(Beginning of Excerpted text)
This repository contains the code, data preparation scripts, and Jupyter notebooks for the DIVA-2 machine learning project. The project encompasses both binary/anomaly detection and multiclass classification tasks, alongside meta-learning capabilities.
diva-2/
├── .gitignore
├── clean_test/
│ ├── README.md
│ ├── new_metalearner.py
│ └── testv2.py
├── detector.ipynb
├── generate_data_folder.py
├── meta_db_universal.csv
├── multiclass.ipynb
├── poc_subsample.py
├── requirements.txt
├── scripts/
└── results/
└── detector_checkpoint.pkl
Ensure you have Python installed on your system. To install the necessary project dependencies, use the provided requirements file:
pip install -r requirements.txt
meta_db_universal.csv: The primary metadata database file utilized across the project's models and scripts.generate_data_folder.py: A utility script designed to parse the metadata and structure the dataset directories for training and evaluation.poc_subsample.py: A Proof-of-Concept (PoC) script used for subsampling data, likely to create smaller, manageable datasets for rapid testing and prototyping.
(End of Excerpted text)
(Beginning of Exercise material)
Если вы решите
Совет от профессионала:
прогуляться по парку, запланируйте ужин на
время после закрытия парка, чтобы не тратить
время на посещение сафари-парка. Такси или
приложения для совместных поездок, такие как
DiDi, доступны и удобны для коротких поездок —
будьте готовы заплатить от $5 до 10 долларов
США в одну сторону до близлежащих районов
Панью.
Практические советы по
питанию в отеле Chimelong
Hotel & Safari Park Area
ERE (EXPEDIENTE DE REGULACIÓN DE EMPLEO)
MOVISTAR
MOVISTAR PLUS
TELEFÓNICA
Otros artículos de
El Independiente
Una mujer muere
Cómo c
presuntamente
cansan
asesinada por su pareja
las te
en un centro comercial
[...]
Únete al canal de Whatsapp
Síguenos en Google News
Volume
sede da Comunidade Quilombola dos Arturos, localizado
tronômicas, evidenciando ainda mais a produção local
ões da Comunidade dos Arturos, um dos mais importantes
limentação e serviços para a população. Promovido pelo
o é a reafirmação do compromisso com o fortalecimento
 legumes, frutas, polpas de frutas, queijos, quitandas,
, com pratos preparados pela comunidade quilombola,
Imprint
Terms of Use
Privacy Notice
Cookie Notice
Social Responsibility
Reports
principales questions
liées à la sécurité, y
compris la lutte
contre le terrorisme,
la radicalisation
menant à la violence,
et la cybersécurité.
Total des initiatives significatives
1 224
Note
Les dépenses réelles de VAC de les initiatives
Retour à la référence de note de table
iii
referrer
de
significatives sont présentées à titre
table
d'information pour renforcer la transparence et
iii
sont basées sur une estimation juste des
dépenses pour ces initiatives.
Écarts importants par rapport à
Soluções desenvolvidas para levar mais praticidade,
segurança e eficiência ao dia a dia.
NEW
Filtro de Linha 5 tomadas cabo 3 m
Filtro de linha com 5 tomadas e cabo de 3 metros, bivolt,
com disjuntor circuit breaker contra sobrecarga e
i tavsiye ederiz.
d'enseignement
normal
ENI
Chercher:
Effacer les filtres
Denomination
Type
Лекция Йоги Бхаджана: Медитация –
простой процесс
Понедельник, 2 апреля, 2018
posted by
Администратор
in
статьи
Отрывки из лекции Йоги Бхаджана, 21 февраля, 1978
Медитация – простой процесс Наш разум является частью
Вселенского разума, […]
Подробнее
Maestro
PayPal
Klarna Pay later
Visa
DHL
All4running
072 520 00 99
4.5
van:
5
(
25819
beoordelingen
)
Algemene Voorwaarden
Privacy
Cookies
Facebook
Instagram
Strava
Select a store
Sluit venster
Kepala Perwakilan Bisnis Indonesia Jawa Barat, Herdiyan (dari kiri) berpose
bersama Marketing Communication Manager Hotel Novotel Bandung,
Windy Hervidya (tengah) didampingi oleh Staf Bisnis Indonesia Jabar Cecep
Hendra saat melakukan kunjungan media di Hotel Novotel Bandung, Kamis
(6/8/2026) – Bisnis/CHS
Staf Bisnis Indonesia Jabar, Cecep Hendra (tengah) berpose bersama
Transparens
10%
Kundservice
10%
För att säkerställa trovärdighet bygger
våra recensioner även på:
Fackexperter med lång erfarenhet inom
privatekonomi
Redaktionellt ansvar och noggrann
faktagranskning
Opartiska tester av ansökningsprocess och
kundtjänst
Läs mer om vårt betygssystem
(End of Exercise material)
Task instructions —
[1] Which file does the repository README call the primary metadata database?
[2] Can you echo the records from their first line through the line containing "питанию в отеле Chimelong"?
The repository README and the records come from unrelated sources.

Answers provided —
[1] meta_db_universal.csv

[2]
Если вы решите
Совет от профессионала:
прогуляться по парку, запланируйте ужин на
время после закрытия парка, чтобы не тратить
время на посещение сафари-парка. Такси или
приложения для совместных поездок, такие как
DiDi, доступны и удобны для коротких поездок —
будьте готовы заплатить от $5 до 10 долларов
США в одну сторону до близлежащих районов
Панью.
Практические советы по
питанию в отеле Chimelong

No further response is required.